Written task:
Please show every line in the entries below that includes the word "your".
'''
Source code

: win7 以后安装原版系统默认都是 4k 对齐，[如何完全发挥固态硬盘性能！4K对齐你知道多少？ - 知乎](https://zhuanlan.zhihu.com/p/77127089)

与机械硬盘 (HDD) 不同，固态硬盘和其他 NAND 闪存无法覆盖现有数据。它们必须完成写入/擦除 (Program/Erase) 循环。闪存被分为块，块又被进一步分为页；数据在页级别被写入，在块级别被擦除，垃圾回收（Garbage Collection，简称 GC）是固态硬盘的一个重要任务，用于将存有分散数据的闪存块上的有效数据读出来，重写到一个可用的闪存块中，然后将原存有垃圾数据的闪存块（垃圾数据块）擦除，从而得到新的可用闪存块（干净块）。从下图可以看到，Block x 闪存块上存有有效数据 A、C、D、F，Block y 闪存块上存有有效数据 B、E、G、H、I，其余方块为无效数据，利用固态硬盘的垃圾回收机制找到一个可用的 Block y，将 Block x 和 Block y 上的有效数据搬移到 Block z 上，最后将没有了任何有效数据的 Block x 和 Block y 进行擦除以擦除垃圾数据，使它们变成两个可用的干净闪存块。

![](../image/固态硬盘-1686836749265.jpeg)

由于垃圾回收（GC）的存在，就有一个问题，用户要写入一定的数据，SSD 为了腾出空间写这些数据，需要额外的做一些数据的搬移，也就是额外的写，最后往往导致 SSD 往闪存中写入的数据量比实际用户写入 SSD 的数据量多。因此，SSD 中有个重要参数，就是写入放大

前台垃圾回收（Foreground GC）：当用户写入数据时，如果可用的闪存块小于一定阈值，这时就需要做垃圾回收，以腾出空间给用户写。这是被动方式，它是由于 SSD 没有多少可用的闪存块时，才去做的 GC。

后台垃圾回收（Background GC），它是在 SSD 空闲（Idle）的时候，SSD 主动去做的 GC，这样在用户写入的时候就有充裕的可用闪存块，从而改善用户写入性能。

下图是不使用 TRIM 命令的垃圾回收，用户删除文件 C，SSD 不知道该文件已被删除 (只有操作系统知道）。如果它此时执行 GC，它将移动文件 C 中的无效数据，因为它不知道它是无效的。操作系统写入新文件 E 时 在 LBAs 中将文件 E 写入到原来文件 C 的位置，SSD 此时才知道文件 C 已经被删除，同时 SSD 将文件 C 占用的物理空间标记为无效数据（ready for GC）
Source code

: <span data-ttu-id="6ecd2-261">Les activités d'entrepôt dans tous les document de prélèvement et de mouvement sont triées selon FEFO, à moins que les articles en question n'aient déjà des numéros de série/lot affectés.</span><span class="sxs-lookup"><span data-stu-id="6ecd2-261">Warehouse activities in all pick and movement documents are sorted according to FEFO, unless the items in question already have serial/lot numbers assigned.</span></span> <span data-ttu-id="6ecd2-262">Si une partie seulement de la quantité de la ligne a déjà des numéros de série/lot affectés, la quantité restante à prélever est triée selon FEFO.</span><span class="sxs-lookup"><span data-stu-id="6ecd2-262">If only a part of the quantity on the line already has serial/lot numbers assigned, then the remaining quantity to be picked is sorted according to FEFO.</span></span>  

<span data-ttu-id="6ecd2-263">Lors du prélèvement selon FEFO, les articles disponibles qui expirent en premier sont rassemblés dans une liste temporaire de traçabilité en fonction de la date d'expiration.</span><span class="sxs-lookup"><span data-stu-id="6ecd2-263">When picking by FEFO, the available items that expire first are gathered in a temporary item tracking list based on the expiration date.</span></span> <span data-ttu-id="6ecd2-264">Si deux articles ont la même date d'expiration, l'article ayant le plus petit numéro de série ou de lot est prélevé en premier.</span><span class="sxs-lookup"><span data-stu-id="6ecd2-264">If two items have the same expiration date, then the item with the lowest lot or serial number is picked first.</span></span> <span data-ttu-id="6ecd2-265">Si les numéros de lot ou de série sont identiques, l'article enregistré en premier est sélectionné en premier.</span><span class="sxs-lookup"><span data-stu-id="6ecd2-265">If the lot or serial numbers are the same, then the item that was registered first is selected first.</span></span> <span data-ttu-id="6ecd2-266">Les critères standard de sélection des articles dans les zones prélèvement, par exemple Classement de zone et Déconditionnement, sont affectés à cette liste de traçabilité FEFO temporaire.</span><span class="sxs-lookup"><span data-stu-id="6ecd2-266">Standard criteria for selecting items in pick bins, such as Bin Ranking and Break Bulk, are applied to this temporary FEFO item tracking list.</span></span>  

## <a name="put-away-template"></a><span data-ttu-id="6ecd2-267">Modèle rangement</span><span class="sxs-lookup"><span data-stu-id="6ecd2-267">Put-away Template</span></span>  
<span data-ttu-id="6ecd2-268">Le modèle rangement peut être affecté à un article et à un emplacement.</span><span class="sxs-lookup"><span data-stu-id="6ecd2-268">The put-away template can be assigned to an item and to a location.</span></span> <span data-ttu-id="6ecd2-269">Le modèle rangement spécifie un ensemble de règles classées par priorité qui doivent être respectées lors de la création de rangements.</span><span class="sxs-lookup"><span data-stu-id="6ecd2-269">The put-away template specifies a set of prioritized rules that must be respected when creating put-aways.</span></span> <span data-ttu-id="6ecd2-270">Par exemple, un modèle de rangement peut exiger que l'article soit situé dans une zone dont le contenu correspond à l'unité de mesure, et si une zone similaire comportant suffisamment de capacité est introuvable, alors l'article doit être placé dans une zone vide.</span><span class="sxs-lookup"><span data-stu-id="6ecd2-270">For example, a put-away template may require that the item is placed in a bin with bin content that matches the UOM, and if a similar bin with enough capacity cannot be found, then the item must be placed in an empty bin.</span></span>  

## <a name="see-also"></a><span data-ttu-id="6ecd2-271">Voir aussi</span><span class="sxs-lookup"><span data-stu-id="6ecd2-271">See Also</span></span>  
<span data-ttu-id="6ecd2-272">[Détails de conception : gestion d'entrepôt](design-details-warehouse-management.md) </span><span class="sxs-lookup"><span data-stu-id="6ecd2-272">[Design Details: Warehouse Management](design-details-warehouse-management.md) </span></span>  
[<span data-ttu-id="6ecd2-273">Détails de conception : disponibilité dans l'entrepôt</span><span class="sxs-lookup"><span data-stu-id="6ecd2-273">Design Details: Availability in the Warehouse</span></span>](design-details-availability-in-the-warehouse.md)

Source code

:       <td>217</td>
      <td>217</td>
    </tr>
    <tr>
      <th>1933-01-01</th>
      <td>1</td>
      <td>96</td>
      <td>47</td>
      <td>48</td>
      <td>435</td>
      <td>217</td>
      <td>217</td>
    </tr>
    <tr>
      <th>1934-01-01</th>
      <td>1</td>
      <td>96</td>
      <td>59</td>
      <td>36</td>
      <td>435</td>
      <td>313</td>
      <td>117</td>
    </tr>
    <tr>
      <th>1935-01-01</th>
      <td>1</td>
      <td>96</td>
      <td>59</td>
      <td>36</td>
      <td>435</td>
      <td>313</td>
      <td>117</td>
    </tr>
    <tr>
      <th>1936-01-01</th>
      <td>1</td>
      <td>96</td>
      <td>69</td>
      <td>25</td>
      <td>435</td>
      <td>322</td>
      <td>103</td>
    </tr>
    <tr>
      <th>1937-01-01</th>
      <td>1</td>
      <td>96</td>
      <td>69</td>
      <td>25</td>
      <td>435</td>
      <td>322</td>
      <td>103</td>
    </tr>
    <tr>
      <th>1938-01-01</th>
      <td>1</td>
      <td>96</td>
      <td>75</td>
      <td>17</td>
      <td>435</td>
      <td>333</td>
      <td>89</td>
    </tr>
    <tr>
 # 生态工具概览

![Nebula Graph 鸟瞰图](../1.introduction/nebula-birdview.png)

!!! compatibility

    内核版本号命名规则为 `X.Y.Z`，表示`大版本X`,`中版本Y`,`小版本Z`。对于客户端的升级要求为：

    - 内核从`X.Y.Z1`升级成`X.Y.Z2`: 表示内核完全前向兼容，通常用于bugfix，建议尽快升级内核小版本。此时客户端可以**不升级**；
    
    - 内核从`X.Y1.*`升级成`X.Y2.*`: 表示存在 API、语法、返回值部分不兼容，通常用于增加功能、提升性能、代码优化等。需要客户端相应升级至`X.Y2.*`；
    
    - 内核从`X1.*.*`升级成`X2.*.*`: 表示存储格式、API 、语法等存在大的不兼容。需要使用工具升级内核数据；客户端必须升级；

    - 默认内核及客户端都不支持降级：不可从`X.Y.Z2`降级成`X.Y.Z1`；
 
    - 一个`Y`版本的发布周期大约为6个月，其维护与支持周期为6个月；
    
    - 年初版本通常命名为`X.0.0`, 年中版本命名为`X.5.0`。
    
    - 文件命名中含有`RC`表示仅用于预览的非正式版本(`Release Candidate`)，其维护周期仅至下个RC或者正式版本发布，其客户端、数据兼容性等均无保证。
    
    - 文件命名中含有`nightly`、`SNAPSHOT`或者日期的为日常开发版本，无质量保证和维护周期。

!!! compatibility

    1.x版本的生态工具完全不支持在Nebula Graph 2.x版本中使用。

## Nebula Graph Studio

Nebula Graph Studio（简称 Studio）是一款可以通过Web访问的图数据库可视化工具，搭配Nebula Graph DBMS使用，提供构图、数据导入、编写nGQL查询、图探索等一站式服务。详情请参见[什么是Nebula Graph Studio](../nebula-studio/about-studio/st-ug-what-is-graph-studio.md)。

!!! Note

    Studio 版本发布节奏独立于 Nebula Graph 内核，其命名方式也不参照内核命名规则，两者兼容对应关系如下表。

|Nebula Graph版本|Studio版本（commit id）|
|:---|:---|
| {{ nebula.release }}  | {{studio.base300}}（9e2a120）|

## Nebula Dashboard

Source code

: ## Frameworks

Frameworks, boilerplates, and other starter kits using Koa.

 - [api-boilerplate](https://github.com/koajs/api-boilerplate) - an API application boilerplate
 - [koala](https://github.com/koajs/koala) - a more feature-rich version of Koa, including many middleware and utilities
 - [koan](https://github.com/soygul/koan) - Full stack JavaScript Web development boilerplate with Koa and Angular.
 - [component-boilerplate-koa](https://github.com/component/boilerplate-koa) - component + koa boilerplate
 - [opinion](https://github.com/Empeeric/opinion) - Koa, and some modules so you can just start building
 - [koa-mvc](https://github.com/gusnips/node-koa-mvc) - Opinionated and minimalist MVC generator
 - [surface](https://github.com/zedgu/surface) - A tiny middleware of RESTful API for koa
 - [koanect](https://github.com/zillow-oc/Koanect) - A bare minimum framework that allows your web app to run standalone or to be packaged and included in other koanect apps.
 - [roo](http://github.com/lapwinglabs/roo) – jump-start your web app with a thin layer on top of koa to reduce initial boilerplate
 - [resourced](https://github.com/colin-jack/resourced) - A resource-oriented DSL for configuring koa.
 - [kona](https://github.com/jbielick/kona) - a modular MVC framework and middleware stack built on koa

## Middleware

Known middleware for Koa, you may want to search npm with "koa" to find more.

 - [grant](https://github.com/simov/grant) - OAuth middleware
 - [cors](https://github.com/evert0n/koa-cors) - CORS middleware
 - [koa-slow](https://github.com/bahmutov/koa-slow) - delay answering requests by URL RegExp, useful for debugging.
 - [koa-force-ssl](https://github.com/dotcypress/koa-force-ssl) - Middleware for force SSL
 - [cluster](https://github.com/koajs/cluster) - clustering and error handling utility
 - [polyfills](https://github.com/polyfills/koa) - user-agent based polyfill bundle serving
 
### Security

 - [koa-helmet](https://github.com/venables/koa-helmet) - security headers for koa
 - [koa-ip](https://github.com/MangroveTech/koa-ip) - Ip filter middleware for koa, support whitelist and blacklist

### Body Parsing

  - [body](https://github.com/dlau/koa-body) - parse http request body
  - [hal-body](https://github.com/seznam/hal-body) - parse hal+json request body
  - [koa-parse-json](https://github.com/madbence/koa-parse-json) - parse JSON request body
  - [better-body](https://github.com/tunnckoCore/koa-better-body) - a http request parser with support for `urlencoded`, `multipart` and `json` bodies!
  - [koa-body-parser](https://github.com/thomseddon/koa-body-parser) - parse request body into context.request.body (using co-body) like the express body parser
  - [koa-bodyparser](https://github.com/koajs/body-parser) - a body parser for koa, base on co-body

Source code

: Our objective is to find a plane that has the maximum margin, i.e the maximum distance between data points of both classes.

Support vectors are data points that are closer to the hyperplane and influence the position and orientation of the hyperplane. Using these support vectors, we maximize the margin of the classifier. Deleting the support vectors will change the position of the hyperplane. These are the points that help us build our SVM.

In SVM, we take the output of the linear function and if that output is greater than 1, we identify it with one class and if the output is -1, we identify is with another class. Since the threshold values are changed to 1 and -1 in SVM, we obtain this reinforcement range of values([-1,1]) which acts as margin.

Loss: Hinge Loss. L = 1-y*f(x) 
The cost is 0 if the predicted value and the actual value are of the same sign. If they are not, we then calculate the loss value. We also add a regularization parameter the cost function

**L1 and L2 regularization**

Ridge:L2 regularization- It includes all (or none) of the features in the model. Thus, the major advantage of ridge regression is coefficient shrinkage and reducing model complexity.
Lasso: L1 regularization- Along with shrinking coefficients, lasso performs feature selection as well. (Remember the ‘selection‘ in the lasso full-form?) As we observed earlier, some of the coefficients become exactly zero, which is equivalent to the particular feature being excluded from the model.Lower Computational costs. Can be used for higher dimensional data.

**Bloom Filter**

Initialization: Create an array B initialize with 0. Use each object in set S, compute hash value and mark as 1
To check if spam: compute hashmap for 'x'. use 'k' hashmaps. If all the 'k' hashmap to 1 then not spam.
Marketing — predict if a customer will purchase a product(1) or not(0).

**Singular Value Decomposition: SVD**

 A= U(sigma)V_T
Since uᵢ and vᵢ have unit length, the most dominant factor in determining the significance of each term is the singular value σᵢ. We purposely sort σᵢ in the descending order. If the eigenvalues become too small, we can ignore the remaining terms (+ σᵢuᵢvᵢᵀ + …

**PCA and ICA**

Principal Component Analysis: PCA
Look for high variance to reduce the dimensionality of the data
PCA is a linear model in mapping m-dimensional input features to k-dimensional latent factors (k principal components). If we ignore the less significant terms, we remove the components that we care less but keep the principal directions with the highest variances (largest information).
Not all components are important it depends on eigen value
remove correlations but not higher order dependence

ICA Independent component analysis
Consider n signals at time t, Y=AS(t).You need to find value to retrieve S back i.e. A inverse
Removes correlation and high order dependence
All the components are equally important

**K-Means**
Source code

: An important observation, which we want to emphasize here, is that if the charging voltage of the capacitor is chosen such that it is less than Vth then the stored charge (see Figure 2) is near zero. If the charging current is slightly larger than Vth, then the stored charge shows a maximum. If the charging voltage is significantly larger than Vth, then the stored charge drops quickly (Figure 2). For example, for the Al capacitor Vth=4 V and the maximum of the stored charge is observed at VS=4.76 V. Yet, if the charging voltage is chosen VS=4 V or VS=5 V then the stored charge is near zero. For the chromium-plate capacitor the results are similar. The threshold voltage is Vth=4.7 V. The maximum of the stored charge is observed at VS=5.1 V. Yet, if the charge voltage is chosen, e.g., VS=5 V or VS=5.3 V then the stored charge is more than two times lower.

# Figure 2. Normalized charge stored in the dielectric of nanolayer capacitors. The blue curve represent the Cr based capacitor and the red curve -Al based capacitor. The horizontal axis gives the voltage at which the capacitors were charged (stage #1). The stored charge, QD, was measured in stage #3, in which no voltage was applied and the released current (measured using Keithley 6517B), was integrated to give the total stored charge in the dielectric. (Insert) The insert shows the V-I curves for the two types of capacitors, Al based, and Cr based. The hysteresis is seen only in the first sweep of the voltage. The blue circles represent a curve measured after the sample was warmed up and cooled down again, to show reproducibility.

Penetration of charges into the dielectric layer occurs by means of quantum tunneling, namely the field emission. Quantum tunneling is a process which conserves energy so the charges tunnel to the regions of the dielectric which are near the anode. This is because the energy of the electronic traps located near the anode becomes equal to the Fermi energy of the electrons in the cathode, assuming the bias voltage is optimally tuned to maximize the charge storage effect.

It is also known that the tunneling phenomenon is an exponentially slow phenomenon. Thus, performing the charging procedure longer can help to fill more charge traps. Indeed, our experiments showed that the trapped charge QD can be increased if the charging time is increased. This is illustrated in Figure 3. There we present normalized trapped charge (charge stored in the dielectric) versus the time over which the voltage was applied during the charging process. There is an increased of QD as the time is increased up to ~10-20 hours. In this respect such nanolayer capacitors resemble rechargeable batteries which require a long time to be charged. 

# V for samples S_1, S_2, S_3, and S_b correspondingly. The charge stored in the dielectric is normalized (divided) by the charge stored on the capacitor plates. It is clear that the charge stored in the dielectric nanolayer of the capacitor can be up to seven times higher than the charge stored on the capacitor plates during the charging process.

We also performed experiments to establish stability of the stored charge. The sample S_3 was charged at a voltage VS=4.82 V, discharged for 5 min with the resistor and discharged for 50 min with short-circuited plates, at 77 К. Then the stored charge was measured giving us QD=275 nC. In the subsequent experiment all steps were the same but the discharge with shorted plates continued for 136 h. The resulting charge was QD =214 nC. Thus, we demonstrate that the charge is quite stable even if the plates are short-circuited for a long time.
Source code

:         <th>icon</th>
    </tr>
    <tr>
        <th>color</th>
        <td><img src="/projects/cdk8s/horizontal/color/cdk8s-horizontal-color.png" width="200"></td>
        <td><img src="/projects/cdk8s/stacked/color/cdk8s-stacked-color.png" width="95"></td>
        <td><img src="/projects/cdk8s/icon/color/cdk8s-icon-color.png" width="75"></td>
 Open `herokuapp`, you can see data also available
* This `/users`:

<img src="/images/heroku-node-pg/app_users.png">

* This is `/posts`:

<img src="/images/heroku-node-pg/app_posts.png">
'''
Solved problem:
 - [koanect](https://github.com/zillow-oc/Koanect) - A bare minimum framework that allows your web app to run standalone or to be packaged and included in other koanect apps.
 - [roo](http://github.com/lapwinglabs/roo) – jump-start your web app with a thin layer on top of koa to reduce initial boilerplate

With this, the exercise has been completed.